Site-specific modulation of white adipose tissue lipid metabolism by oleoyl-estrone and/or rosiglitazone in overweight rats.

In spite of their shared decrease of insulin resistance, oleoyl-estrone [OE], and rosiglitazone show diverging effects on body fat mass and distribution. In this study, we studied whether their effects on white adipose tissue [WAT] were due to a shared or synergistic mechanism of action. Combined effects of OE and rosiglitazone 10-day treatment on WAT lipid, cell mass/number, and the expression of key lipid metabolism and regulatory agents were studied using an adult male overweight rat model. OE decreased WAT cell mass and lipids, parameters not changed by rosiglitazone. The effects of OE and--specially--rosiglitazone were more marked in small-cell WAT (i.e., mesenteric and subcutaneous sites) than in larger cell WAT (retroperitoneal and perigonadal).

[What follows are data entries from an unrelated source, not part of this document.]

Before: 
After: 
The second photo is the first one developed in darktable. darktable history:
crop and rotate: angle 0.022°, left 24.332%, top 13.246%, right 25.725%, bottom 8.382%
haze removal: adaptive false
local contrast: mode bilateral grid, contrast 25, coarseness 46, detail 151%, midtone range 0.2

OE decreased the expressions in WAT of lipogenic enzymes, lipoprotein lipase, PPARs, and SREBP1c, effects symmetrically reversed by rosiglitazone. OE showed no effects on hormone-sensitive lipase expression, which was increased by rosiglitazone. OE strongly inhibited WAT lipogenesis, leaving lipolysis unchanged, thus unbalancing (and helping mobilize) WAT lipid stores. Rosiglitazone acted practically only on small-cell WAT sites, where it favored lipogenesis, but also stimulated lipolysis, which resulted in limited changes in lipid stores. Combination of OE and rosiglitazone induced less fat loss than OE alone.